The attorneys are asking for a stay of execution to allow for enough time for judges to decide if a new trial for Johnson should be granted, along with an order to preserve evidence and an order for post-conviction testing of DNA evidence.
According to the court documents filed Tuesday, Johnson’s lawyers offer affidavits from blood spatter experts and forensic scientists that may cast new doubt on Johnson’s conviction.
Chief among the new claims is that there were two different blood types discovered at the crime scene, according to the Georgia Bureau of Investigation’s report. Investigators found at the scene blood matching types A and O. Both Sizemore and Johnson are blood type A, lawyers contend.
Johnson’s lawyers also argue that investigators in Albany never conducted any testing on Johnson’s pocket knife — the item prosecutors believe was the murder weapon — and believe that the cursory testing that was done yielded no evidence of blood, or a mysterious black substance that was found in the stab wounds on Sizemore’s body.
Additionally, the lawyers included the affidavit of Pathologist Dr. Jonathan Arden, who stated that there appeared to be evidence that multiple weapons — including a single-blade knife and possibly even an ice pick — may have been used.
Johnson’s lawyers have also submitted to the court an affidavit from Dr. Marilyn Miller, who, after reviewing the case file and crime scene evidence, says that the “trace amounts of blood” found on Johnson’s leather jacket the day following the murder — blood Johnson says could have come from when he admittedly struck Sizemore in the face — would be in too little volume to match the copious amounts that would have come from 41 stab wounds.
“It is my expert opinion that there would have been a great deal of blood loss and transfer of blood from the victim to the perpetrator during this crime,” Miller states. “If Mr. Johnson was the perpetrator in this case, his leather clothing, jewelry and shoes would have been covered in the victim’s blood ... however only minute traces of blood were found on the left lapel and right arm of Mr. Johnson’s leather jacket.”
In the motion, defense lawyers also point to the fact that the one fingerprint found in the vehicle where Sizemore’s body was found didn’t match Johnson or anyone else in the FBI’s Automated Fingerprint Identification System at the time and that the only hair sample collected from within the vehicle was “a head hair of possible Negroid origin.”
No DNA testing was done on the hair.
Lastly, the lawyers are asking for an evidentiary hearing to discuss what they contend to be the illegal destruction of evidence by the Dougherty County Clerk.

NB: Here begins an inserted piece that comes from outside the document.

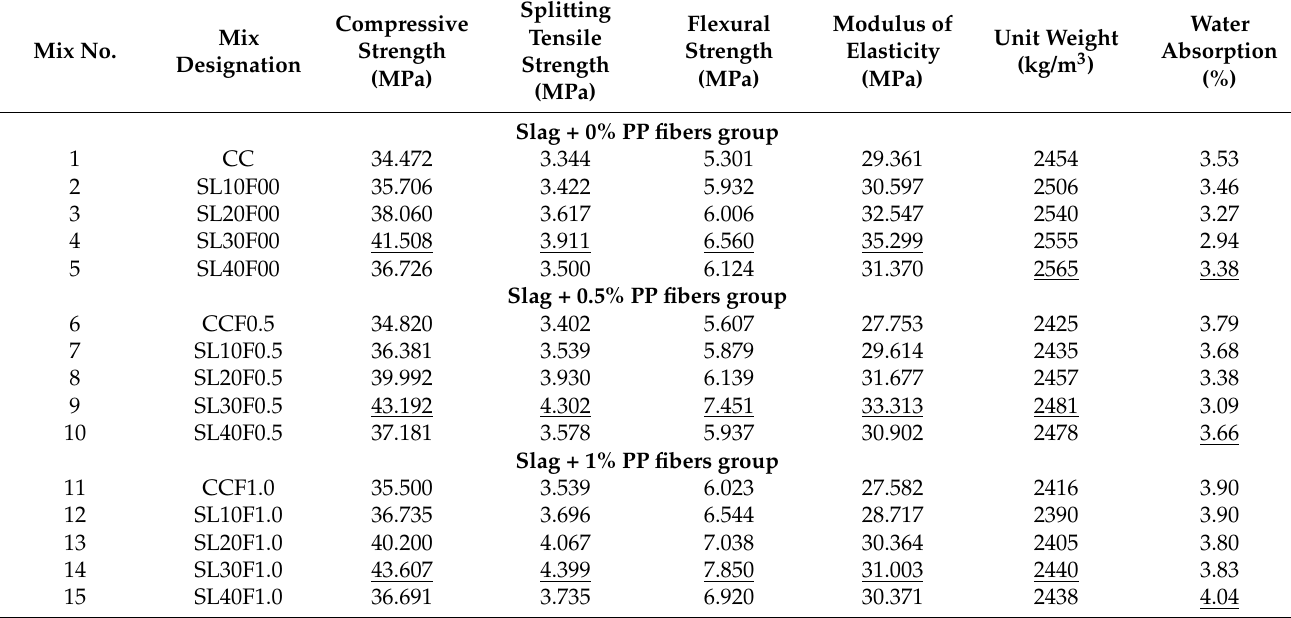
Table 7. Summary of experimental results of all concrete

According to the attorneys, when contacted in August about the evidence collected in the case, officials in the clerk’s office told them that some of the evidence had been destroyed.
Johnson was convicted in Dougherty Superior Court in 1998 on charges of malice murder, aggravated assault, rape and aggravated battery. Sizemore’s body was found in 1994 in her SUV. She had been stabbed 41 times and impaled by a tree limb.

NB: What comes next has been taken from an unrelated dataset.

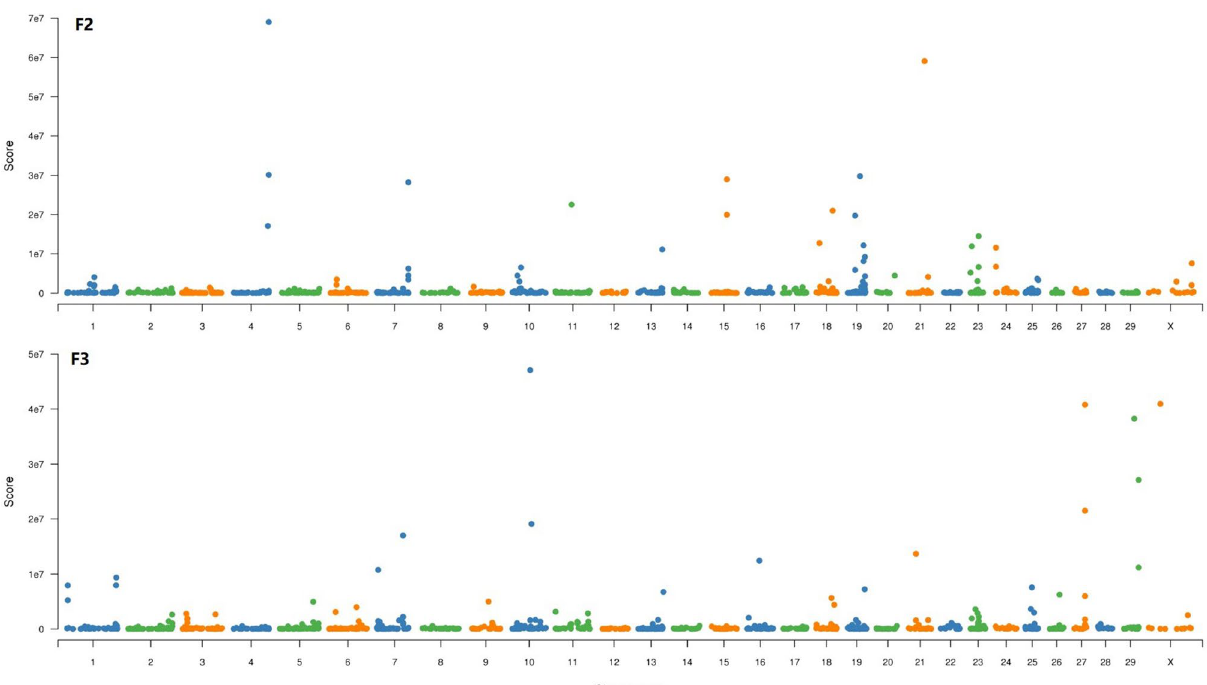
Figure 5. Variance analysis of allele frequency in 10 SNP slide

Witnesses said they saw Johnson and Sizemore leave a nightclub together. Witnesses also said they saw Johnson later boarding a bus alone.
District Attorney Greg Edwards, who was an assistant district attorney at the time and who was lead prosecutor during the trial, said Wednesday that he stands by Johnson’s conviction and believes Johnson did, in fact, kill Angela Sizemore.
If executed Wednesday, Edwards said that Johnson would be the first man from Dougherty County to be executed since 1954.